Where does this fit in with our committment to freedom and democracy? Do we not believe in free speech, freedom of expression and religious freedom? What harm does allowing a Muslim woman to wear a burka, its her choice. Today's Times leader calls it the Veil of Ignorance:
But their new policy of banning people from wearing the burka is a step towards a very dark place indeed, for them and for their followers. They should stop now, before it is too late... The call to ban the burka is deeply cynical, for the political thinking behind their policy is obvious. Very few people share UKIP’s European obsession. Indeed, in a recent poll only 3 per cent named the European Union as an important political issue. Since UKIP’s poll rating hovers at 4 per cent, this suggests that at least a quarter even of the party’s current supporters think it is being a bit of a bore. So the party has decided to change the subject. It will campaign on immigration.

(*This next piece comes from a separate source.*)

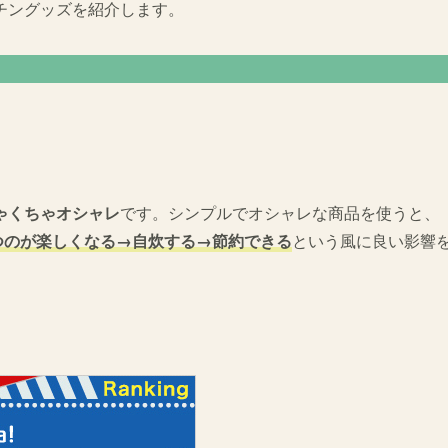
チングッズを紹介します。
ゃくちゃオシャレ
です。シンプルでオシャレな商品を使うと、
つのが楽しくなる→自炊する→節約できる
という風に良い影響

It is, therefore, stirring racial discontent, for its own electoral benefit and this is reprehensible. Calling for withdrawal from the EU is respectable, if wrong-headed. Increasing fear and misunderstanding between communities is not...
The most offensive UKIP assertion is that wearing the burka is inconsistent with British values. Advocates of the policy then point out (without irony) that the French, whose example is rarely cited elsewhere in UKIP literature, are trying to implement a similar policy.
What is inconsistent with British values is picking on people quietly going about their business in religious garb of their own choice and banning it. If UKIP properly understood this country, it would appreciate that. There are Islamists who doubtless wish to ban Eurosceptics wearing tweed jackets over v-neck jumpers and checked shirts. And The Times would defend UKIP against such calls because freedom to worship, and freedom of speech, is the British value that matters above all others.
As Kris Kristofferson would say, "We all hate things we don't understand."